Ma rencontre avec Jacques Le Brusq a été comme un véritable coup de foudre, sans doute parce que j’étais sous le grand chêne par un soir d’orage argenté, cette matinée de printemps où le soleil pointait déjà au zénith. Il m’a emmenée dans sa machine à voyager dans l’espace-temps, m’a invitée dans sa Cour de Bovrel, celle qui n’est plus, éclairée par la lune ; j’y ai retrouvé mon monde perdu qui ressemble à toutes les forêts que j’ai aimées, aux odeurs qui m’ont construite, aux émotions qui me remuent — qui me meuvent vers une certaine tranquillité productrice et enrichissante — à l’essence des choses.

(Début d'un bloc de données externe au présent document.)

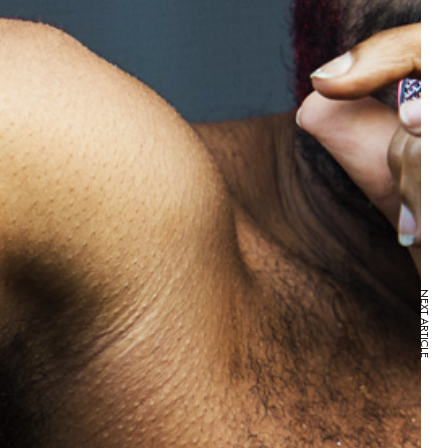
NEXT ARTICLE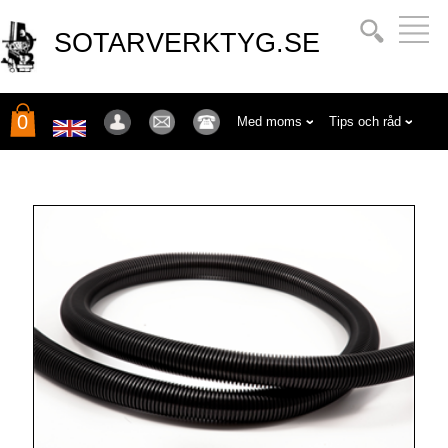
SOTARVERKTYG.SE
0
Med moms
Tips och råd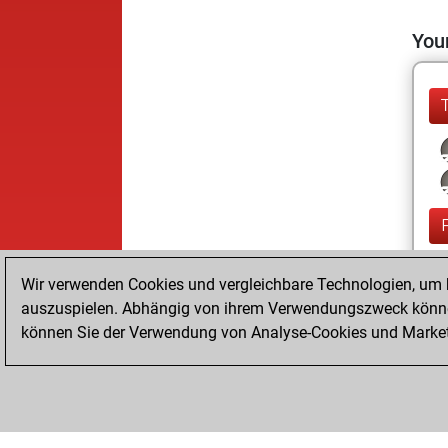
Your
Wir verwenden Cookies und vergleichbare Technologien, um b
auszuspielen. Abhängig von ihrem Verwendungszweck können
können Sie der Verwendung von Analyse-Cookies und Marketi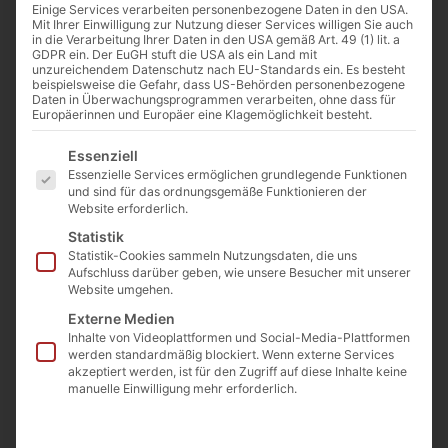
0:00
-:--
Einige Services verarbeiten personenbezogene Daten in den USA.
Mit Ihrer Einwilligung zur Nutzung dieser Services willigen Sie auch
in die Verarbeitung Ihrer Daten in den USA gemäß Art. 49 (1) lit. a
GDPR ein. Der EuGH stuft die USA als ein Land mit
unzureichendem Datenschutz nach EU-Standards ein. Es besteht
beispielsweise die Gefahr, dass US-Behörden personenbezogene
„Durchwachte Nacht“ von Annette von
Daten in Überwachungsprogrammen verarbeiten, ohne dass für
Europäerinnen und Europäer eine Klagemöglichkeit besteht.
Droste-Hülshoff (1797-1848)
Es folgt eine Liste der Service-Gruppen, für die eine Einwilligu
Essenziell
Essenzielle Services ermöglichen grundlegende Funktionen
Wie sank die Sonne glüh und
und sind für das ordnungsgemäße Funktionieren der
Website erforderlich.
schwer!
Und aus versengter Welle dann
Statistik
Statistik-Cookies sammeln Nutzungsdaten, die uns
Wie wirbelte der Nebel Heer,
Aufschluss darüber geben, wie unsere Besucher mit unserer
Die sternenlose Nacht heran!
Website umgehen.
– Ich höre ferne Schritte gehn, –
Externe Medien
Die Uhr schlägt Zehn.
Inhalte von Videoplattformen und Social-Media-Plattformen
werden standardmäßig blockiert. Wenn externe Services
akzeptiert werden, ist für den Zugriff auf diese Inhalte keine
Noch ist nicht alles Leben
manuelle Einwilligung mehr erforderlich.
eingenickt,
Der Schlafgemächer letzte Thüren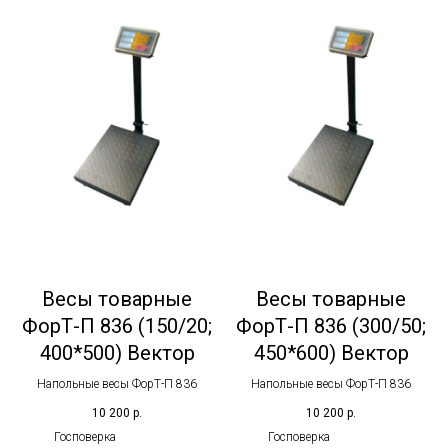
Весы товарные
Весы товарные
ФорТ-П 836 (150/20;
ФорТ-П 836 (300/50;
400*500) Вектор
450*600) Вектор
Напольные весы ФорТ-П 836
Напольные весы ФорТ-П 836
10 200
р.
10 200
р.
Госповерка
Госповерка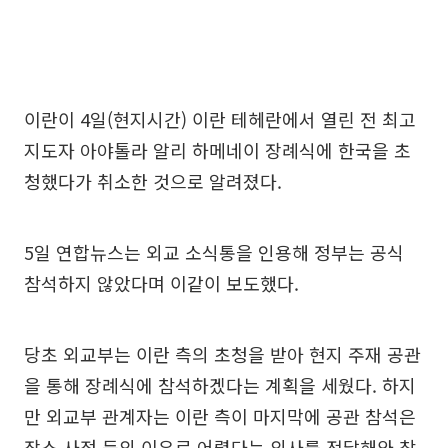
이란이 4일(현지시간) 이란 테헤란에서 열린 전 최고
지도자 아야톨라 알리 하메네이 장례식에 한국을 초
청했다가 취소한 것으로 알려졌다.
5일 연합뉴스는 외교 소식통을 인용해 정부는 공식
참석하지 않았다며 이같이 보도했다.
당초 외교부는 이란 측의 초청을 받아 현지 주재 공관
을 통해 장례식에 참석하겠다는 계획을 세웠다. 하지
만 외교부 관계자는 이란 측이 마지막에 공관 참석은
장소 사정 등의 이유로 어렵다는 의사를 전달해와 참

J’y ai entendu toute la musique mystérieusement envoûtante, chaque perle de rosée crépitant au compte-goutte sur les écorces fines, chaque minuscule animal tapi sous les feuilles déposées au sol, et celui, pas plus gros qu’une musaraigne, tout à coup perçu comme le géant de la forêt dont les grands bois craquent en résonance. Je crois même que j’ai aperçu le rayon vert ce jour là dans son atelier, qui m’a laissé un souvenir délicieusement impérissable.